Whenever I hear of a book that sounds interesting, I put it in my library queue. When it arrives, anytime between one week to five months later, I usually forget why I asked for it. Such was the case when I found In a Strange Room by Damon Galgut waiting for me on the hold shelf. Who or what told me to read this wonderful book? I want to buy them a cake!
As I scanned through the first couple pages, I was initially turned off by Galgut’s poetic paragraphs and disregard for the established rules of grammar. Almost as soon as I had decided the book was too weird to read, I found myself entranced. In his book, Galgut describes three journeys–to Africa, Greece, and India. The rhythm of his prose makes his adventures something lyrical and deeply moving. He generally writes in a third-person past tense, but sometimes, within even the same paragraph, he shifts from “he” to “I” as though the emotion is so strong he has been sucked back into the memory as if it were a present-tense reality. I mean, that’s some amazing writing.
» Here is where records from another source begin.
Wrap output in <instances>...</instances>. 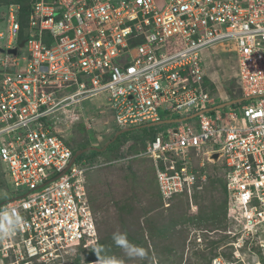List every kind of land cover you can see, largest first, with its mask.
Segmentation results:
<instances>
[{
    "label": "built area",
    "instance_id": "built-area-1",
    "mask_svg": "<svg viewBox=\"0 0 264 264\" xmlns=\"http://www.w3.org/2000/svg\"><path fill=\"white\" fill-rule=\"evenodd\" d=\"M3 18L0 169L13 194L0 203L2 264L96 243L85 176L107 162L72 161L67 135L78 119L97 131L80 103L100 94L118 128L160 110L184 118L123 159H152L164 196H191L205 179L198 167L221 163L239 228L231 255L210 264H264V0H30L24 27L18 4ZM219 43L235 54L247 99L217 111L204 52Z\"/></svg>",
    "mask_w": 264,
    "mask_h": 264
},
{
    "label": "rangeland",
    "instance_id": "rangeland-1",
    "mask_svg": "<svg viewBox=\"0 0 264 264\" xmlns=\"http://www.w3.org/2000/svg\"><path fill=\"white\" fill-rule=\"evenodd\" d=\"M3 3L0 1V29L5 27L3 15L6 5ZM0 44H5V40H0ZM204 53L206 75H209L208 82L213 86L211 93L219 100H228L232 93L238 94L235 54L230 50L226 51L220 43ZM216 104L220 102L216 100L212 107ZM223 108L230 109L232 106L226 105ZM99 110H105L104 114H98ZM80 112L84 117H88V122L97 130L88 131L87 139L92 147L105 144L118 128L104 94L82 101ZM159 113L161 119L173 117L172 114L168 115L162 110ZM103 119H106L107 123L103 124ZM84 130V122L79 119L73 121L72 129L67 135L70 147L75 148L81 144L85 139ZM134 142L136 149L144 148L141 144L142 140ZM125 151L128 150L124 147L123 152ZM136 153L138 152L130 150V155ZM115 157L112 153H105L99 155L97 159L103 162L115 160ZM135 158L139 159L129 163L128 160L121 159L105 164L85 176L86 190L91 198L90 206L97 231L96 243L87 248L78 246L75 251L63 255L62 258L53 260V256H48V260L44 262L32 259V264H210L214 257H224L223 251L219 248L210 260L199 258L200 255L209 252V249L203 250L208 238L218 240L224 232L233 237L232 241L236 239L231 233L239 228V224L227 216L228 197L226 196L224 202L219 192L220 188L216 185L206 186L207 189L204 194L197 197V201H194L192 193L191 196L180 195L170 198L171 195L164 196L159 191V197L150 162L143 159L145 157ZM204 164L207 168L211 165L206 161ZM128 170L134 176L129 175ZM203 183L204 181L196 183L197 188ZM7 186L9 185L4 172L0 169V201L11 193ZM9 188L11 189L12 186L10 185ZM124 204H132L136 212L131 211V216L125 215L121 211L124 209L120 208ZM151 204L158 205L154 207V212L146 209ZM168 204H171V207L167 208ZM140 210L146 211L143 213ZM137 213L142 214L136 216ZM189 218L194 221L190 222ZM103 236H109L111 244L113 243L117 248V253L116 251L113 253V259L102 258V260L86 262L87 253L97 252ZM230 249L232 246L227 250L229 256Z\"/></svg>",
    "mask_w": 264,
    "mask_h": 264
},
{
    "label": "trees",
    "instance_id": "trees-1",
    "mask_svg": "<svg viewBox=\"0 0 264 264\" xmlns=\"http://www.w3.org/2000/svg\"><path fill=\"white\" fill-rule=\"evenodd\" d=\"M0 1L4 2L3 4H5V5L13 4V3H16V4L19 5V12L21 14V20L20 21H21L22 26L24 27L26 25V22H27V15H28V12H29L30 0H0ZM207 83H208V86H209V90L211 92L213 86L211 85V83H209V82H207ZM239 97H241L240 94L232 93L231 96H230V99L239 98ZM171 125H172L171 123H163V124L152 125V126H141L140 125V126L131 127L130 129H128L126 131L120 132L115 137L112 135L114 137V139L111 140L109 142V144L103 150H91L90 149L88 151H85V152L79 154L77 156L76 160L77 161L85 160L86 162H91V163L102 162L101 160L97 159V157H99V155L105 154V153H112L113 156H116L115 160L103 161L104 163L107 162L106 164H108V163H111V162L121 161L122 158H124L127 155H130V150L135 151V152H139L140 150H143L145 148L146 143L149 140L153 139L158 134L164 133L166 131V129L169 128ZM118 130H119V128H116L114 133L116 131H118ZM87 135H88V131L84 130L85 139H83V141H81V144L77 145L75 148L71 147L72 150H73V153L76 150H78V149L91 146L88 143ZM130 136H131V139H129ZM132 137L134 139H132ZM132 140H134V141L135 140H142L141 144H142V147H144V148L139 149V150L136 149L135 142L132 141ZM82 142H84V143L82 144ZM68 145H69V143H68ZM101 146L102 145H100L98 147H101ZM124 147L128 151L123 152V148ZM199 158H200V156L197 155L196 156L197 161L195 162V164L198 162ZM129 159H131V158H129ZM129 159H127L128 163L130 161H132V160H136V159H139V158H134V159H131V160H129ZM143 159H145L146 161L150 162V167L152 168V171L154 172L153 176L155 177V180H156V183H157L155 167H154L152 159H150V158H143ZM122 161H125V160H122ZM199 172L201 174L205 173L206 176H205L204 183L202 184V186L200 188H197V184H195V186H193L192 196H193L194 201H197V197L198 196L204 194V191L207 189L206 186L216 185L217 187L220 188L219 192L222 194V196L224 198L223 201L225 202V199H226V188H225V186H226L225 185L226 184V170H225L224 166L221 163H219V164L211 163V165H209L208 168H207L205 166V164H204V166L199 169ZM127 173L129 175H132V172H130L129 170H128ZM132 176H134V174ZM126 179H127V177H126ZM156 188L158 189L157 190V192H158L157 196L160 197L158 183L156 185ZM213 189L215 190V188H213ZM87 195H88V192H87ZM180 195L181 196L182 195L185 196L186 194L185 193H182V194L178 193V194H174L170 198H174V197H177V196H180ZM88 200H89V202L91 204V201H90L91 198H90L89 195H88ZM156 206H158V205L151 204V206H148L146 209L147 210L150 209V210H152L154 212L155 211L154 207H156ZM166 207L167 208L171 207V204H168ZM120 208L124 209V210H121V209L120 210L125 215H128V216H131V211L136 212V210L133 208L132 204H124ZM145 211L146 210H144V212ZM140 212H143V210H140ZM222 213H223V211H222ZM141 214L137 213L136 216H139ZM189 221L191 222V221H194V220L189 218ZM221 234L223 236L222 237L219 236L220 239H218V240H210L211 237L207 239L206 243L203 246V250L209 249L208 250L209 252L207 254H205V255L204 254L200 255L199 258H202V259H205V260L208 261V260H210L211 256L215 255L216 251L219 250V248H221V251H223L224 257L228 258L229 255L227 254V252H228L227 250H229V248H230V245L228 243H230L232 241L233 237L230 236L229 234L224 233V232L221 233ZM208 235H212V233H208ZM116 249L117 248H115L113 246V243L111 244V240H109V236H103L102 240H100V244H99V247L97 249V252L94 253V254L93 253H91V254L87 253L86 262L102 260V258L104 260L106 258L113 259L112 258L113 253L115 251L117 253ZM107 260H109V259H107Z\"/></svg>",
    "mask_w": 264,
    "mask_h": 264
},
{
    "label": "water",
    "instance_id": "water-1",
    "mask_svg": "<svg viewBox=\"0 0 264 264\" xmlns=\"http://www.w3.org/2000/svg\"><path fill=\"white\" fill-rule=\"evenodd\" d=\"M24 41L22 40L21 42H19L18 44V47H21L23 45ZM17 48H12V49H8L6 50L7 53H11V54H16V50ZM0 52H3V49L0 48ZM246 100L247 98H237V99H231V100H228V101H225V102H222L220 104H217L216 106H214L213 108H222L223 106L225 107L226 105H232L238 101H241V100ZM191 116H194V115H191ZM184 118H176V119H162V120H159V121H155V122H150V123H146L142 126H152V125H158V124H162V123H173V122H176V121H180ZM129 128H123V129H120L118 130L115 134H114V137L116 135H118L120 132H123L125 130H128ZM114 137L111 139L113 140ZM109 140L108 142H106L102 147H85V148H81V149H78L74 154H73V157H72V161L81 153L85 152V151H88V150H103L107 145L108 143L111 141ZM213 158V161H216L217 160V157H218V154L216 152L212 153L211 155Z\"/></svg>",
    "mask_w": 264,
    "mask_h": 264
},
{
    "label": "clouds",
    "instance_id": "clouds-1",
    "mask_svg": "<svg viewBox=\"0 0 264 264\" xmlns=\"http://www.w3.org/2000/svg\"><path fill=\"white\" fill-rule=\"evenodd\" d=\"M13 4H16V3H13ZM6 7H7V5H6ZM29 8H30V7H29ZM239 98H241V97H239ZM232 99H237V98H232ZM228 100H231V99H228ZM228 100H222V101H220V103L225 102V101H228ZM234 104H235V103H234ZM234 104H232V105H234ZM216 105H217V104H216ZM216 105H215V106H216ZM232 105H229V106H232ZM222 108H223V107H222ZM216 109H217V108H216ZM167 114L170 115V113H167ZM176 118H177V117H175V116L173 115L172 118H168V119H176ZM166 119H167V118H166ZM159 120H162L161 117H160ZM159 120H158V121H159ZM176 122H177V121H176ZM176 122H173V123L171 122V124L173 125V124L176 123ZM149 123H150V122H149ZM162 124H163V123H162ZM141 126H142V125H141ZM130 128H131V127H129V129H130ZM120 129H123V128H119V130H120ZM125 131H126V130H125ZM116 132H117V131H116ZM116 132H115V133H116ZM115 133H114V134H115ZM114 134H113V136H114ZM113 136H112L109 140H111V139L113 138ZM109 140H108V141H109ZM108 141H107V142H108ZM108 144H109V143H108ZM103 145H104V144H103ZM103 145H102V146H103ZM102 146H101V147H102ZM76 151H77V150H76ZM76 151H75V152H76ZM75 152H74V153H75ZM125 157H126V156H125ZM76 158H77V157H76ZM146 158H147V157H146ZM122 159H123V158H122ZM127 159H129V158H127ZM127 159H126V160H127ZM206 162H207V161H206ZM153 164H154V163H153ZM201 167H203V166H201ZM201 167H198V168L200 169ZM200 174H201V173H200ZM202 174L205 175V173H202ZM204 180H205V179H204ZM198 182L200 183V182H202V181H198ZM157 183H158V182H157ZM7 188L9 189V191H10L11 193H9V195H8V197H7L6 199L1 200L0 203L5 202V201H7V200H10L11 197H12V194H13V192L11 191L12 189L10 190L9 186H7ZM158 188H159V187H158ZM225 188H226V186H225ZM183 193H184V192H183ZM191 193H192V192H191ZM176 194H178V193H176ZM179 194H182V193H179ZM185 194H186V193H185ZM173 195H174V194H173ZM186 195H187V194H186ZM226 196H227V190H226ZM93 216H94V215H93ZM96 232H97V231H96ZM3 259H4V263H3V264H7V263L10 261L8 257H5V258H3ZM16 264H18V263H16Z\"/></svg>",
    "mask_w": 264,
    "mask_h": 264
},
{
    "label": "bare ground",
    "instance_id": "bare-ground-1",
    "mask_svg": "<svg viewBox=\"0 0 264 264\" xmlns=\"http://www.w3.org/2000/svg\"><path fill=\"white\" fill-rule=\"evenodd\" d=\"M204 166V165H203Z\"/></svg>",
    "mask_w": 264,
    "mask_h": 264
}]
</instances>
Something in him has changed, he can’t seem to connect properly with the world. He feels this not as a failure of the world but as a massive failing in himself, he would like to change it but doesn’t know how. In his clearest moments he thinks that he has lost the ability to love, people or places or things, most of all the person and place and thing that he is. Without love nothing has value, nothing can be made to matter very much.
Although the book revolves around traveling, the destination is not really the point. Galgut is more concerned with why he travels than where he goes, with how traveling shapes him and affects his relationship with others, either by drawing people together or as a repellant force. In a Strange Room is not a book for the head, but for the heart. If you want a uniquely emotional experience, this is the book for you.